Vous ne jouerez plus avec nos enfants dans les bois. Qui tiendra l’orgue à l’église? Nous ne vous verrons plus peindre dans la campagne, vous ne nous composerez plus de chansons.

— Ne t’inquiète pas, Augustin, dit Violante, garde-moi seulement beaux et fidèles mon château, mes paysans de Styrie, Le monde ne m’est qu’un moyen. Il donne des armes vulgaires, mais invincibles, et si quelque jour je veux être aimée, il me faut les posséder. Une curiosité m’y pousse aussi et comme un besoin de mener une vie un peu plus matérielle et moins réfléchie que celle-ci. C’est à la fois un repos et une école que je veux. Dès que ma situation sera faite et mes vacances finies, je quitterai le monde pour la campagne, nos bonnes gens simples et ce que je préfère à tout, mes chansons.
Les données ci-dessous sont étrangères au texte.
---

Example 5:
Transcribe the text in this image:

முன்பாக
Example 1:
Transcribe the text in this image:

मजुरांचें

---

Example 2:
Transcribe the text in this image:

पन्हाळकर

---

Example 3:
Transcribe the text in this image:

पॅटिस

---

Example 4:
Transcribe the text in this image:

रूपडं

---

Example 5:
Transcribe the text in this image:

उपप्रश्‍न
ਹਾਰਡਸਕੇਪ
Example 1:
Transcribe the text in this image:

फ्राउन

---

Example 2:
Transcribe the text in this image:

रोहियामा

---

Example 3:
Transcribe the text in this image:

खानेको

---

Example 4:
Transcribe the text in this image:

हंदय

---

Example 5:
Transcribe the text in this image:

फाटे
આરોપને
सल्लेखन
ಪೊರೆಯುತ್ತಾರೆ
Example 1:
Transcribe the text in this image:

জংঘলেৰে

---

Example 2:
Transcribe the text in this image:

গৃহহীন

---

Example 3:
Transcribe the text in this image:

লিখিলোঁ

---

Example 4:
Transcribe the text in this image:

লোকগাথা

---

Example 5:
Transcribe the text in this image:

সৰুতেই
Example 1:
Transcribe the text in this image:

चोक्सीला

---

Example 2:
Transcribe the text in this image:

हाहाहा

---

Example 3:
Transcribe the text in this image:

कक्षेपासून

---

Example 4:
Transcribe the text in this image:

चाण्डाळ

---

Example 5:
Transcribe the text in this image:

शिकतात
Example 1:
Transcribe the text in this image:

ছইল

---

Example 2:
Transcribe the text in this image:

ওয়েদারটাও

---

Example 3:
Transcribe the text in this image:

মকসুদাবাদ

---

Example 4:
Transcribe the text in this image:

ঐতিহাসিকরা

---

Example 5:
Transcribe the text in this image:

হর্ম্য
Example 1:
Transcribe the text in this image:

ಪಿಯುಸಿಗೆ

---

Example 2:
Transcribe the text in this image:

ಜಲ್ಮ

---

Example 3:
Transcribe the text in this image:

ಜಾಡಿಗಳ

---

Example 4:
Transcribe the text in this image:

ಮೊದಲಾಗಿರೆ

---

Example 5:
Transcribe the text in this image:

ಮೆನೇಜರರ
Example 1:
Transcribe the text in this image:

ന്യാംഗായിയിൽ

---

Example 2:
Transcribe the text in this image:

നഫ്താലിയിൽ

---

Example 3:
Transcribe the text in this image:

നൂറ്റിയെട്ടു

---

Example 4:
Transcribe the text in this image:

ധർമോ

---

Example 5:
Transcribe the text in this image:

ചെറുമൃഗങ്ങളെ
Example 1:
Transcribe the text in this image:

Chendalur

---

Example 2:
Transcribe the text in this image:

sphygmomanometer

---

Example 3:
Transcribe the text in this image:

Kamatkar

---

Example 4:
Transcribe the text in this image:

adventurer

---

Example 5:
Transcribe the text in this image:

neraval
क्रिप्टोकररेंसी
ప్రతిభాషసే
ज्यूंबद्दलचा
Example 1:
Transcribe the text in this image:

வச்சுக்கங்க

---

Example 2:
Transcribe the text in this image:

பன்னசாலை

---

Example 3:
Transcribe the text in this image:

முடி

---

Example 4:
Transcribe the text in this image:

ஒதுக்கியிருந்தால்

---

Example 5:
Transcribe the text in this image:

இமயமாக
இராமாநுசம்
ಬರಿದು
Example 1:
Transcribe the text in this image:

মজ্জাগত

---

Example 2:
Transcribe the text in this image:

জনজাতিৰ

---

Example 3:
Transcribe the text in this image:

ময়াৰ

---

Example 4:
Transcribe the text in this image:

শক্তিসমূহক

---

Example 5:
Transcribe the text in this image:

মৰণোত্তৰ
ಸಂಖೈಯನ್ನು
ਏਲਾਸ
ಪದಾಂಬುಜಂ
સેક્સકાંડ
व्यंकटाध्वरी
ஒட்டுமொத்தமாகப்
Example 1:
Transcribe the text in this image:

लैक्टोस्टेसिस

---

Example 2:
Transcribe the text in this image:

A un moment précis et prochain, je m’arrêterai sur cette pente et je reviendrai dans notre Styrie, vivre auprès de toi, mon cher.

— Le pourrez-vous? dit Augustin.

— On peut ce qu’on veut, dit Violante.

— Mais vous ne voudrez peut-être plus la même chose, dit Augustin.

— Pourquoi? demanda Violante,

— Parce que vous aurez changé», dit Augustin.